• _DIRECTIONS_: List every line in the rows below that contains the string "RtgN". Match case exactly.

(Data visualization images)
^^^^

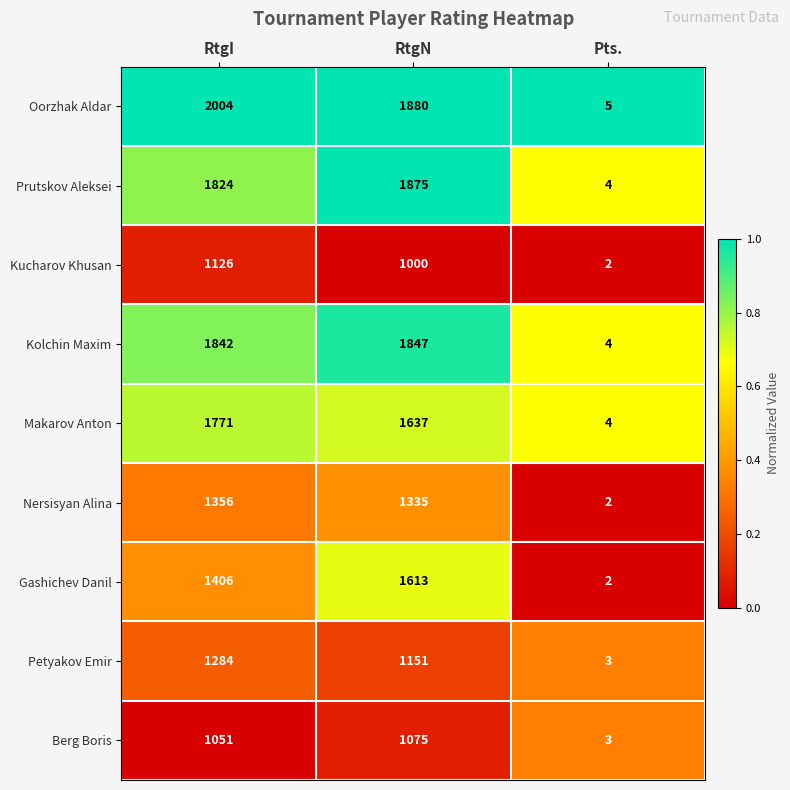

Reading left to right, transcribe all the data shown in this chart.

Oorzhak Aldar: RtgI=2004	RtgN=1880	Pts.=5
Prutskov Aleksei: RtgI=1824	RtgN=1875	Pts.=4
Kucharov Khusan: RtgI=1126	RtgN=1000	Pts.=2
Kolchin Maxim: RtgI=1842	RtgN=1847	Pts.=4
Makarov Anton: RtgI=1771	RtgN=1637	Pts.=4
Nersisyan Alina: RtgI=1356	RtgN=1335	Pts.=2
Gashichev Danil: RtgI=1406	RtgN=1613	Pts.=2
Petyakov Emir: RtgI=1284	RtgN=1151	Pts.=3
Berg Boris: RtgI=1051	RtgN=1075	Pts.=3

^^^^

• _SOLUTION FOR THIS TASK_:
Oorzhak Aldar: RtgI=2004	RtgN=1880	Pts.=5
Prutskov Aleksei: RtgI=1824	RtgN=1875	Pts.=4
Kucharov Khusan: RtgI=1126	RtgN=1000	Pts.=2
Kolchin Maxim: RtgI=1842	RtgN=1847	Pts.=4
Makarov Anton: RtgI=1771	RtgN=1637	Pts.=4
Nersisyan Alina: RtgI=1356	RtgN=1335	Pts.=2
Gashichev Danil: RtgI=1406	RtgN=1613	Pts.=2
Petyakov Emir: RtgI=1284	RtgN=1151	Pts.=3
Berg Boris: RtgI=1051	RtgN=1075	Pts.=3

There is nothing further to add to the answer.